Anneme sorduklarında biz ikinci Kerbela’yı yaşadık derdi annem. Bu soykırım Dersim‘in gücünü elinde tutan ağalara ve onların yakınlarına Dersim‘in inancını dilden dile anlatarak cem törenleri ile kutsayarak yapan dedelere; Pirlere, köylülere, kadın- erkek, genç- yaşlı, çocuk ayırt etmeden uygulanmıştır. Ben geçen sene bir yaşlı akrabamızla görüştüğümde bilmiyorduk anneannemin nasıl öldürüldüğünü. Bana anneannemin nasıl öldürüldüğünü askerler tarafından anlatılmış şekliyle aktarayım.
Annem Nare Xatun Cemşi Ağa’nın eşi ve Diyap Ağa’nın kızıdır. Askerler önden ve arkadan anneannemi süngülerken o hep ayakta kalmaya çalışmıştır. Önden süngülediklerinde anneannem geriye, arkadan süngülediklerinde ise öne doğru sendeliyor. Bu süngüleme defalarca devam ediyor, yani anneannem yere yıkılmamak için elinden gelen gücü sarf ediyor ve yaralı olarak bırakıyorlar kendisini. Bu çok acı bir durum benim için. Yani bunu dinlemek dahi çok acı verdi bana, ürkütücüydü. Anneannemin bu dik duruşu çok önemliydi. Bir Dersim kadınının, bir Dersimli olarak baş eğmeme duruşu söz konusu aslında.
Askerler bunu hayretler içerisinde anlatmışlar gittikleri yerlerde. Bu olay tabii bizim travmalarımızın en büyüklerinden biri. Öldürülme şekli kolay kolay içinden çıkılması zor bir durum.

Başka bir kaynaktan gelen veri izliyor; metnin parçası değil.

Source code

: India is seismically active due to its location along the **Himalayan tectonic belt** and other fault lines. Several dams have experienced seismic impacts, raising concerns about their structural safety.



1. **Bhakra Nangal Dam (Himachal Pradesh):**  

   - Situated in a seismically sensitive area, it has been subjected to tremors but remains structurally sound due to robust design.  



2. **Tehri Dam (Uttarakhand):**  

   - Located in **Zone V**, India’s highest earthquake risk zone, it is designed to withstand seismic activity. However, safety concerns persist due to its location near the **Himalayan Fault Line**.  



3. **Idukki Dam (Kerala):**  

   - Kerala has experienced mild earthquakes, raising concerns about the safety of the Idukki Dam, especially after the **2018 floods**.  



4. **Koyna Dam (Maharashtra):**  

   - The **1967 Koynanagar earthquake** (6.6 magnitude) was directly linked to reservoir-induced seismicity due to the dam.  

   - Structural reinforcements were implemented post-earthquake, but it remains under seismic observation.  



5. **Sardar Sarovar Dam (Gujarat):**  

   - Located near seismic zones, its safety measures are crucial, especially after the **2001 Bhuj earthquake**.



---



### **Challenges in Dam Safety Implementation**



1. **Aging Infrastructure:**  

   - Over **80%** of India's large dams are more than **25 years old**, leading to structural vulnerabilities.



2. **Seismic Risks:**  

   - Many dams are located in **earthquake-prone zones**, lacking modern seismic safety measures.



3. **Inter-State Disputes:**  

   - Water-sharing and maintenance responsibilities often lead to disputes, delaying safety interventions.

Bu nedenle Dersim bizim çıkmaz sokağımız aslında, yani bu çıkmaz sokakta ilerlerken gelip, gelip tosluyoruz, tosladığımız yer çok sert. Bu travmadan kurtulmanın birtakım yolları var elbet. Ama bu ne zaman, nasıl, hangi koşullarda gerçekleşir, bunu el birliği ile yapacağız tabi. Bunu sizlerin, herkesin, bütün Dersimlerin katkılarıyla yapacağız. Benim soykırımla ilgili söylemek istediğim bunlar. Ben, bu travmayı yaşamış halkın nelerle yoğrulmuş olabileceğini düşünerek hareket ettim. Ailemin, her iki ailemin de yaşadığı soykırım çok büyük. Ben her iki aşiretin de kızıyım hem Karaballı Aşireti, hem de Ferhatuşağı Aşireti’nin. Bir tarafta Mehmet Ali Ağa, bir tarafta Cemşi Ağa. İşte büyük iki aşiret, bunların ikisi de ciddi soykırıma uğruyor. Dersim İsyanı denilen şey, yani isyan varsa bu insanlar güçlerini niye kullanmadılar? Yani aşiretler güçlerini niye kullanamadılar? Neden dedelerim, iki dedem de evlerinden alınarak öyle rahat rahat alındılar? Bu insanların en az iki bin kişi adamları yok muydu? Eğer isyansa tabi, bu hani “Dersim İsyanı” deniliyor ya! Oysa isyan olmadığı apaçık ortada. İnsan memleketinde İsyan varsa rahat rahat çadır kura biliri mi? Çadırında rahat oturabilir mi? Dedelerim çadır kurmuşlar, sanki güzel ve rahat bir ortamdalarmış gibi! Birkaç asker gelip onları evinden alıp götürüp öldürüyor, bu o kadar kolay mı? Demek ki hazırlıksız yakalanmışlar. İsyan olsaydı bu kadar hazırlıksız mı olurlardı?
Burada sıkıntı şu:
Bu soykırımın bu kadar büyük ölçekte gerçekleşmesinin asıl nedenlerinden birinin aşiretler arası kopuk olduğunu, bu kopukluktan kaynaklandığını düşünüyorum.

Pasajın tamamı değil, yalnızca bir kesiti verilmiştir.